Goldsmiths’ Hall in London offers a captivating insight into five decades of jewellery creations made in tandem by the De Vroomen husband-and-wife team.
Monday - Wednesday, 10am - 4pm
Celebrating five decades of artistic collaboration between husband-and-wife team Leo and Ginnie de Vroomen, The Goldmiths’ Company presents over 100 jewels, sketches and paintings in the exhibition De Vroomen: Harmony in Colour and Form.
Dutch goldsmith Leo and British jewellery designer and artist Ginnie embarked upon their artistic odyssey in the early 1970s and developed a signature style unlike anything seen before, marked by flowing lines and voluptuous forms resulting from the sculptural repoussé work celebrating the warmth and malleability of gold.
Unlike traditional jewellers, Leo is enamoured by all gemstones and dispenses with the traditional hierarchies of precious and semi-precious, favouring unusual stones with interesting inclusions, colour and character. Enamel is another De Vroomen trademark and the couple were at the forefront of its revival in fine jewellery. As he attests: “I am passionate about our jewellery. To create something innovative, dynamic and beautiful without compromise is always challenging, but the real satisfaction comes from seeing it worn by the right woman with confidence and pleasure.”
Leo, a world-renowned goldsmith from the Netherlands, moved to London in 1965 to lecture at the Central School of Art and Design, where he met his wife Ginnie. He is acclaimed for his skilful interpretation of the repoussé technique and an adventurous approach to enamelling resulting in sculptural, glamorous jewellery. Ginnie studied jewellery design at the Central School of Art and Design (now Central Saint Martins), where she met her tutor and future husband Leo. In addition to teaching art metalwork and designing jewellery, Ginnie’s paintings are now in private collections in Europe and the USA.

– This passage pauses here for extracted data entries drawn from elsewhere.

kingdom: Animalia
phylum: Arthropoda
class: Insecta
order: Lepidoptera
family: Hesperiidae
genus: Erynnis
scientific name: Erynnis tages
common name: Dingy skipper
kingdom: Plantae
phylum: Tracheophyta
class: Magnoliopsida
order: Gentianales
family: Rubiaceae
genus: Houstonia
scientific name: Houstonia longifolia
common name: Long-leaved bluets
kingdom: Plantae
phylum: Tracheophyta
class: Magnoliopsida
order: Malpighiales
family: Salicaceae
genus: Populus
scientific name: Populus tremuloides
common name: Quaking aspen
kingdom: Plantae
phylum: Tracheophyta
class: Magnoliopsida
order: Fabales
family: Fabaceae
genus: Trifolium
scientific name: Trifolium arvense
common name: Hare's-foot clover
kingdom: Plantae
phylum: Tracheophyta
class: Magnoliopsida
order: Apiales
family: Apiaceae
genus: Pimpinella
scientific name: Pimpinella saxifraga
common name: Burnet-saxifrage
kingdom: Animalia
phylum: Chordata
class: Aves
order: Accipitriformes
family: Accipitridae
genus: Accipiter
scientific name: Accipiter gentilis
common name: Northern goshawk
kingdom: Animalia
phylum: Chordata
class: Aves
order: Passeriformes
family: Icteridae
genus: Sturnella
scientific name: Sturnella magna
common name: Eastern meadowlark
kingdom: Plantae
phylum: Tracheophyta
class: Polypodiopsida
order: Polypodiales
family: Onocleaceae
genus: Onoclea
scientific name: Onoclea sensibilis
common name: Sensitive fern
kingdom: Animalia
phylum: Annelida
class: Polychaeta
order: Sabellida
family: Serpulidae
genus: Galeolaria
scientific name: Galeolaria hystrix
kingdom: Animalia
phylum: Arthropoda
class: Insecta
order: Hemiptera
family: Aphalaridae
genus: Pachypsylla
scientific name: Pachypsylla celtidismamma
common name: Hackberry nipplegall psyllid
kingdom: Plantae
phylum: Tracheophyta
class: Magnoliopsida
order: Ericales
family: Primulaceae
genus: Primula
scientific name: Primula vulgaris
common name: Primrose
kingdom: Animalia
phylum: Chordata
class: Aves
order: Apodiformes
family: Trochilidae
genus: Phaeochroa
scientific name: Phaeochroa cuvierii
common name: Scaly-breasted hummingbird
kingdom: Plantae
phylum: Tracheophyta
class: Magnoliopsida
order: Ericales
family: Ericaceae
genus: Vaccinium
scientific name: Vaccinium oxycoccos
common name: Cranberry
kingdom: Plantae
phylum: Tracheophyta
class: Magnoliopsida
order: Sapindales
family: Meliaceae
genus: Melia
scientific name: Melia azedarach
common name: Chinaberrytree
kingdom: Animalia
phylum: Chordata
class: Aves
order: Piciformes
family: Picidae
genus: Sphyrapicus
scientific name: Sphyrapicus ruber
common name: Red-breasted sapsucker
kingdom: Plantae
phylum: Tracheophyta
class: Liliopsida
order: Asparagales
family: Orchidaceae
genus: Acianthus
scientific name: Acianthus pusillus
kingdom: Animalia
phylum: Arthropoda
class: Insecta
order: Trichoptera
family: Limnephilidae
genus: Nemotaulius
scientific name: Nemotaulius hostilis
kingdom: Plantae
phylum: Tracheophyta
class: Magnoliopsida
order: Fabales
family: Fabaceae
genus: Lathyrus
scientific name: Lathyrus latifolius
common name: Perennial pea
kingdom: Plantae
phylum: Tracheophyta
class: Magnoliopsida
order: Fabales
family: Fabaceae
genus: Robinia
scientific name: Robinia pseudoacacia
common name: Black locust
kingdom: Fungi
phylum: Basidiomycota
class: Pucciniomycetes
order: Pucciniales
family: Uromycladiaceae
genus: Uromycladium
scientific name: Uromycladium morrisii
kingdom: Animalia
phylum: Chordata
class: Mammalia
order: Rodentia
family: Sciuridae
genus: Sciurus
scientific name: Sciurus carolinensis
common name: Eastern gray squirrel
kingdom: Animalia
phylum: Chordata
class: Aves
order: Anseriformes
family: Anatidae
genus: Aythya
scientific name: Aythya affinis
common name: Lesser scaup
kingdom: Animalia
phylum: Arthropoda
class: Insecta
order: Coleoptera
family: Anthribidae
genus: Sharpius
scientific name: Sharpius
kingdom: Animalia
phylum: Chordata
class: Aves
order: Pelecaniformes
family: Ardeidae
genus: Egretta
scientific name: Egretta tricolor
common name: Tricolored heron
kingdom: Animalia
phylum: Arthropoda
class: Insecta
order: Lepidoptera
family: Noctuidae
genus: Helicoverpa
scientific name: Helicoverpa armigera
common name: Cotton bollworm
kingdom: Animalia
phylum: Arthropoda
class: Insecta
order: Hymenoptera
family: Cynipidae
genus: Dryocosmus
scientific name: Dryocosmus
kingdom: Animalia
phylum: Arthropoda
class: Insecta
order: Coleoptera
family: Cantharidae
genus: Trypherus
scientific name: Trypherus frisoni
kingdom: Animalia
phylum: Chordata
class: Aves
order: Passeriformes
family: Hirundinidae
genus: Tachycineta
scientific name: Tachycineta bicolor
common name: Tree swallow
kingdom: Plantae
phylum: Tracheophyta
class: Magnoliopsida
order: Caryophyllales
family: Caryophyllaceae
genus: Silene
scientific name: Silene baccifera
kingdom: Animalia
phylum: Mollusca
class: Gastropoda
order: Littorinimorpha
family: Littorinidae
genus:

The Goldsmiths’ Company is a hallowed British institution devoted to supporting activities related to precious metals and jewellery crafts through training, education and promotion. Responsible since 1300 for testing the quality of gold and silver, it also funds apprenticeships for would-be jewellers and silversmiths and is home to the largest collection of silver in the UK, dating from the 14th century to the present day.